Taman Sriwedari di Jalan Brigadir Jenderal Slamet Riyadi Nomor 275, Kota Surakarta, bersolek. Gapura dihiasi lukisan, tiang bendera Merah Putih dan umbul-umbul dipancang sepanjang tepi jalan. Di area Taman tergelar sembilan pameran: pertunjukan musik dan tari, seni lukis, drama, patung, poster, penerbitan, pakaian adat, sampai instrumen tradisional.

Di panggung utama tampil bergantian ludruk, ketoprak, wayang orang, reog, tarian, dan nyanyian. Begitulah Harian Rakjat edisi 31 Januari 1959 menggambarkan kemeriahan hajatan bernama Pesta Kebudayaan itu. Koran trompet Partai Komunis Indonesia itu menyebut acara ini paling meriah dalam sejarah pergelaran seni di Surakarta.

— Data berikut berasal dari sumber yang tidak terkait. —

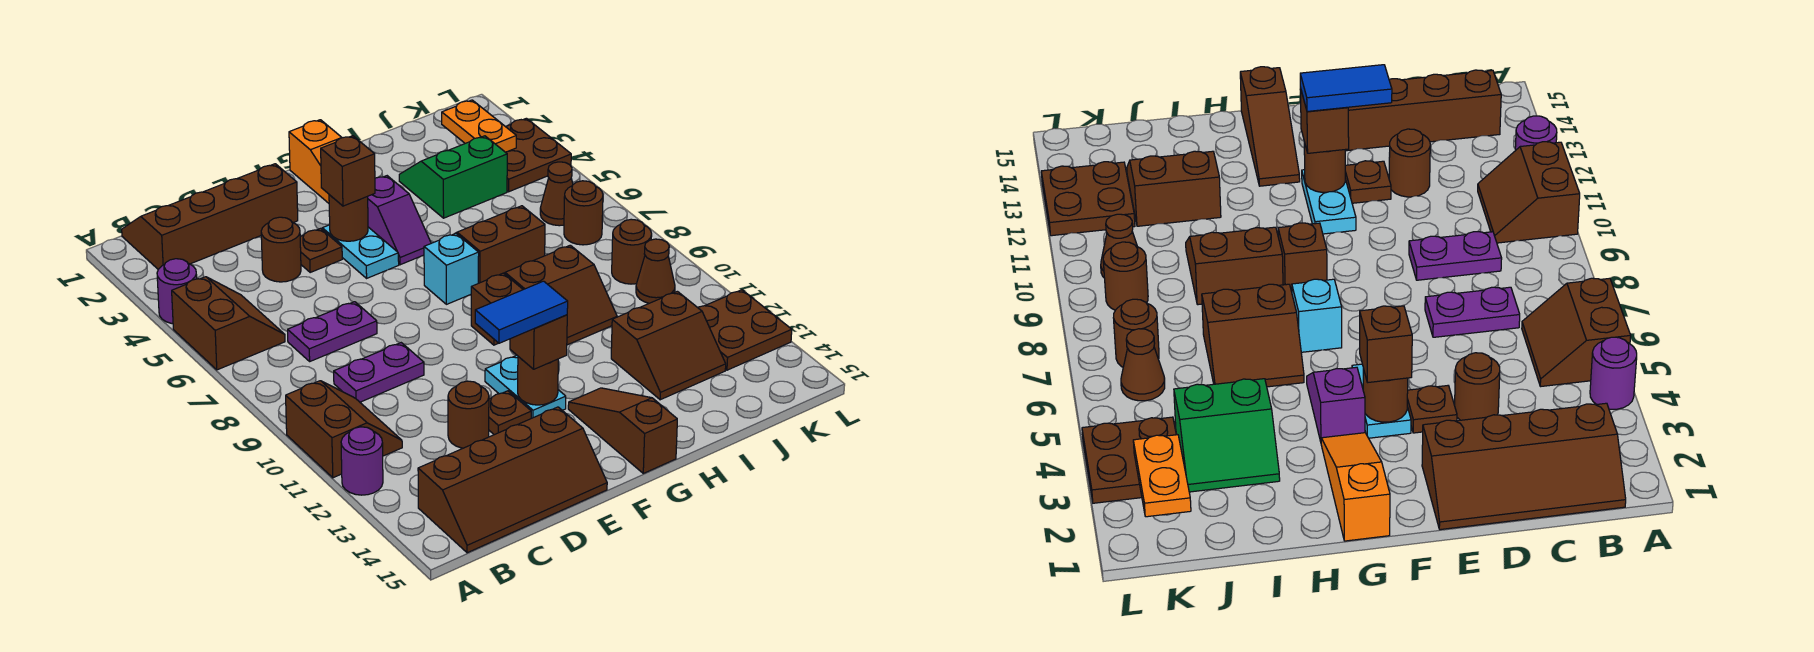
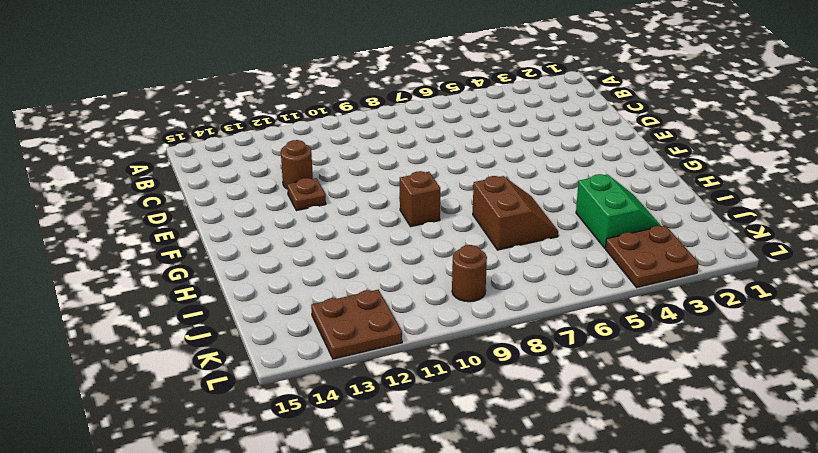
none -> purple 1x1 round brick [157,259,197,324]
none -> brown 2x2 slope [172,277,285,370]
none -> brown 2x2 slope [286,381,402,478]
none -> purple 1x1 round brick [341,427,383,495]

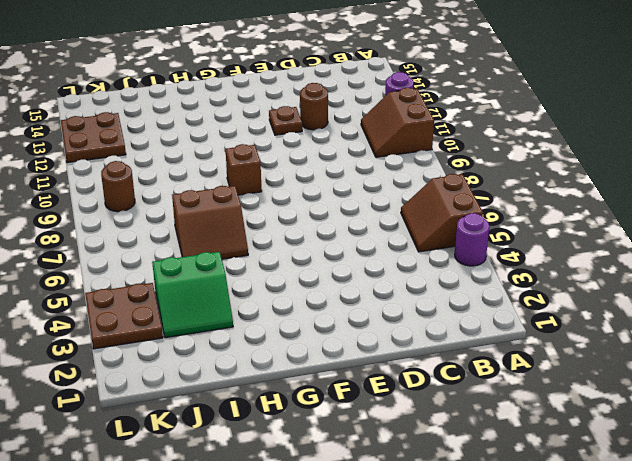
none -> brown 2x4 slope [122,164,298,269]
none -> brown 2x4 slope [418,407,607,553]
none -> purple 1x2 plate [288,302,377,361]
none -> purple 1x2 plate [334,343,424,402]

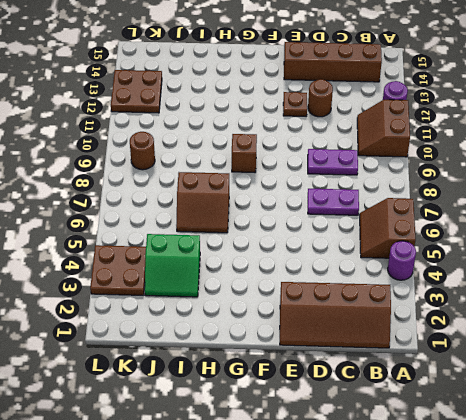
none -> brown 1x1 round brick [261,217,301,282]
none -> brown 1x1 plate [300,228,342,272]
none -> cyan 1x2 plate [322,225,399,278]
none -> cyan 1x2 plate [485,355,566,418]

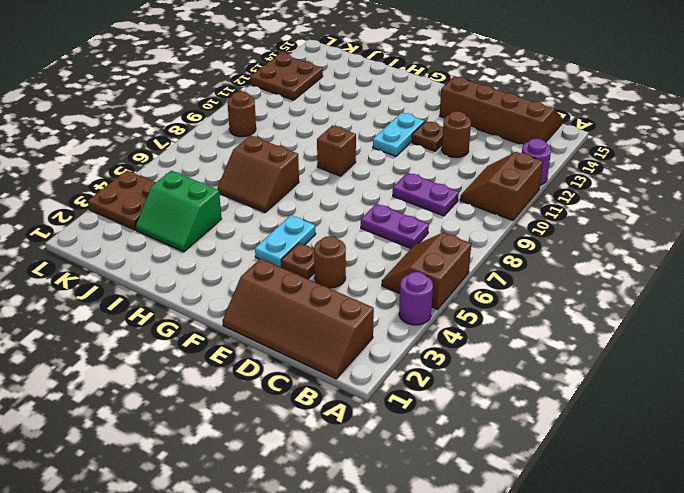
none -> orange 1x3 slope [289,120,342,203]
none -> purple 1x2 slope [368,176,431,265]
none -> cyan 1x1 brick [424,234,479,304]
none -> brown 1x3 slope [568,388,677,473]

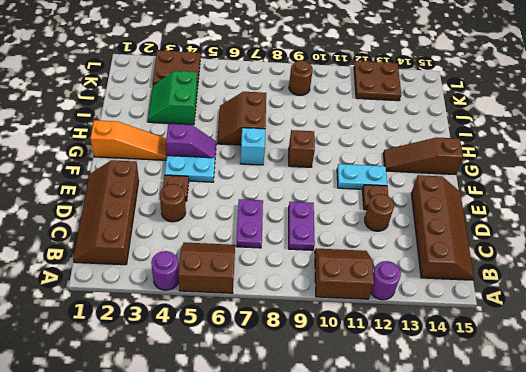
none -> brown 2x2 slope [505,245,617,345]
none -> brown 2x2 slope [611,291,726,400]
none -> brown 1x1 cone [540,162,573,226]
none -> brown 1x1 round brick [564,181,603,245]

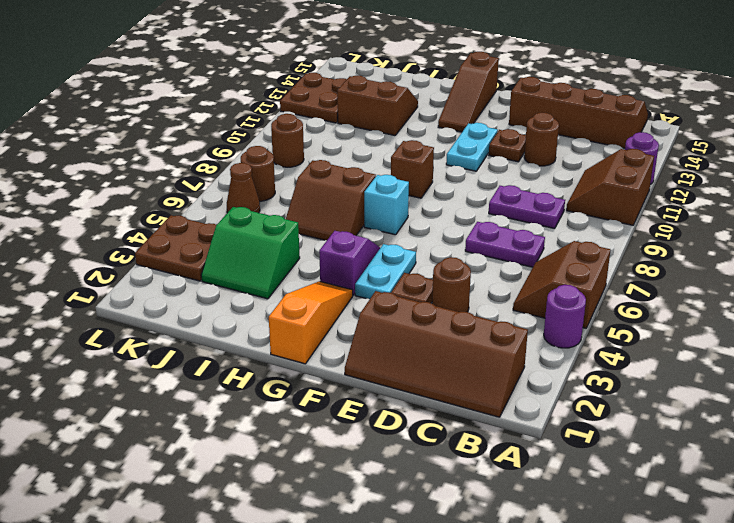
none -> brown 2x2 slope [505,245,617,345]
none -> brown 1x1 cone [636,239,675,303]
none -> brown 1x1 round brick [329,195,368,241]
none -> brown 1x1 round brick [518,357,558,405]

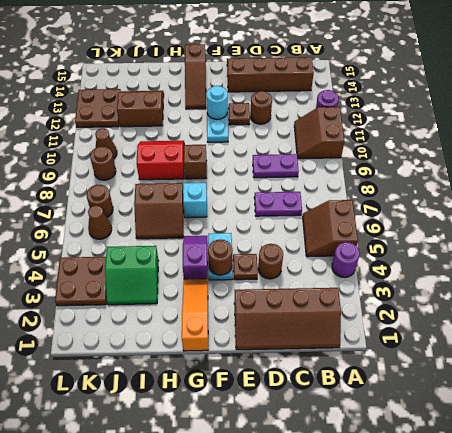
cyan 1x1 round brick [206,86,228,119] -> brown 1x1 round brick [518,357,558,405]
red 2x2 slope [136,141,184,180] -> brown 2x2 slope [505,245,617,345]
none -> orange 1x2 plate [442,100,516,152]
none -> brown 1x1 brick [321,136,375,206]
none -> brown 1x1 brick [510,315,567,369]
none -> blue 1x2 tile [475,281,568,343]

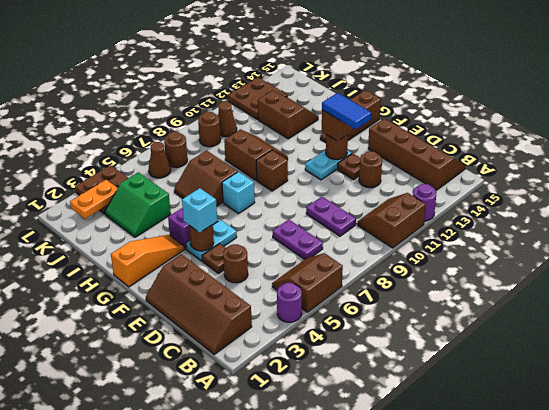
cyan 1x1 brick [182,188,217,232] -> brown 1x1 brick [321,136,375,206]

Presiden Sukarno pun berkunjung pada hari pertama. Dia malah turun menari bersama rakyat. Setiap malam jumlah pengunjung mencapai 9.000-15 ribu orang. Pekan Kebudayaan selama sepekan sejak 23 Januari 1959 itu merupakan bagian dari Kongres Nasional I Lembaga Kebudayaan Rakyat, yang dibuka esok harinya. Inilah kongres pertama dan terakhir Lekra sekaligus bukti kebesaran organisasi yang berdiri pada 17 Agustus 1950 itu.

Kongres itu memperlihatkan Lekra yang matang sebagai gerakan kebudayaan. Bukan hanya mukadimah direvisi dan peraturan dasar diputuskan, juga struktur diperjelas, dan arah serta sikap dirumuskan. Di situ tugas dan kedudukan rakyat dipertegas: "rakyat adalah satu-satunya pencipta kebudayaan".

Hersri Setiawan, 77 tahun, saat itu Sekretaris Umum Lekra Jawa Tengah, terlibat dalam kepanitiaan dan menyusun acara. Menurut dia, kongres sukses karena berhasil merumuskan Prinsip 1-5-1, yang menjadi pedoman gerakan kebudayaan dan arah kerja Lekra. Prinsip 1-5-1 adalah kerja kebudayaan yang bergariskan politik sebagai panglima dengan lima kombinasi: meluas dan meninggi, tinggi mutu ideologi dan tinggi mutu artistik, tradisi baik dan kekinian revolusioner, kreativitas individual dan kearifan massa, serta realisme sosial dan romantik revolusioner. Semua dipraktekkan dengan metode turun ke bawah (turba).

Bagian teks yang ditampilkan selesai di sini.